= The Careless Shepherdess =

Play

The Careless Shepherdess is a Jacobean era stage play, a pastoral tragicomedy generally attributed to Thomas Goffe. Its 1656 publication is noteworthy for the introduction of the first general catalogue of the dramas of English Renaissance theatre ever attempted.

==Date and performance==
The dates of authorship and first performance for the play are not known with any certainty; the 1619-29 era is usually cited, with "c. 1625" as a common approximation. The play was revived at the Salisbury Court Theatre in 1638, and also was twice performed at Court before King Charles I and Queen Henrietta Maria, in 1629 and 1632. The play was well-enough known to have influenced Ben Jonson as he wrote his final work, The Sad Shepherdess (1637).

==Authorship==
All of the external evidence, including the 1656 first edition, assigns the authorship of the play to Thomas Goffe; one modern scholar, however, has argued that this may have been an error for John Gough, author of The Strange Discovery.

==Genre==
The Careless Shepherdess conforms to many of the conventions of the pastoral form as it existed in the years and decades after Sir Philip Sidney's Arcadia. "The play is not lacking in inventiveness, as, for example, the scene in which a threatened duel between two shepherds is frustrated by the threat of the shepherdesses involved to fight the duel themselves; and in that of the carrying off of all the characters by a tribe of satyrs, led by a banished shepherd turned outlaw."

==Catalogue==
In 1656 the play was first published in quarto by the booksellers Richard Rogers and William Ley. Richards and Ley included with the play text "an Alphabeticall Catalogue of all such Plays that ever were Printed," which listed over 500 titles. In this era, booksellers were only beginning to issue catalogues of their own works; this attempt to catalogue the entire field of contemporary drama publishing was unprecedented. But not unemulated: in the same year The Old Law was published by Edward Archer, with an expanded catalogue listing 651 titles. In 1661 and 1671 the stationer Francis Kirkman printed his own expanded play lists. At a time when trained scholars at the Universities dismissed stage plays as beneath their notice, the tradesmen booksellers stepped in to make these first efforts to bring a kind of order to the field.

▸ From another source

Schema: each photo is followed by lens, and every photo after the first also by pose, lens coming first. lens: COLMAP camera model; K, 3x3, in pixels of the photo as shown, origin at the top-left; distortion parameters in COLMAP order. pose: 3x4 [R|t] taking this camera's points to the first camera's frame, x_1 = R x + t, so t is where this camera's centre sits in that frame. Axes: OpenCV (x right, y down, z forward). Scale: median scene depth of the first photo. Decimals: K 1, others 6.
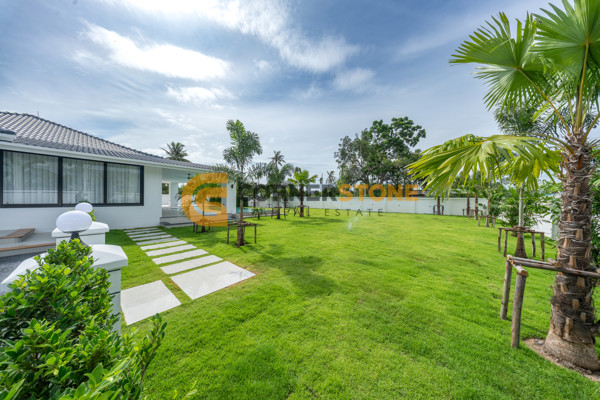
lens RADIAL K [[169.5, 0, 298.8], [0, 169.5, 198.7], [0, 0, 1]] dist [-0.000214, 0.000000]
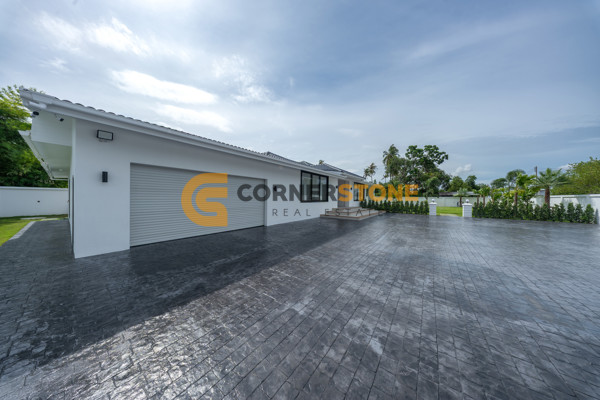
lens RADIAL K [[181.2, 0, 295.4], [0, 181.2, 196.5], [0, 0, 1]] dist [0.000046, -0.000274]
pose [[0.997548, -0.006568, 0.069675, -0.726744], [0.008049, 0.999747, -0.021001, 0.011905], [-0.069520, 0.021511, 0.997349, -0.537140]]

Unfortunately, their efforts were limited by a lack of resources and verifiable information. In these 17th-century playlists, the accuracy of the authorial attributions never rises above 50%. Later generations of scholars and commentators have been vocal in their criticisms as a result.

==The praeludium==
The 1656 quarto of The Careless Shepherdess also provides a preface, or "Praeludium," for the 1638 revival that may have been written by Richard Brome; it features a conversation among four figures — Spruce, a courtier, Spark, an Inns of Court man, Thrift, a London citizen, and Landlord, a country gentleman. The dialogue casts light on the theatrical conditions of the day, and is often quoted and discussed in the scholarly and critical literature on English Renaissance drama.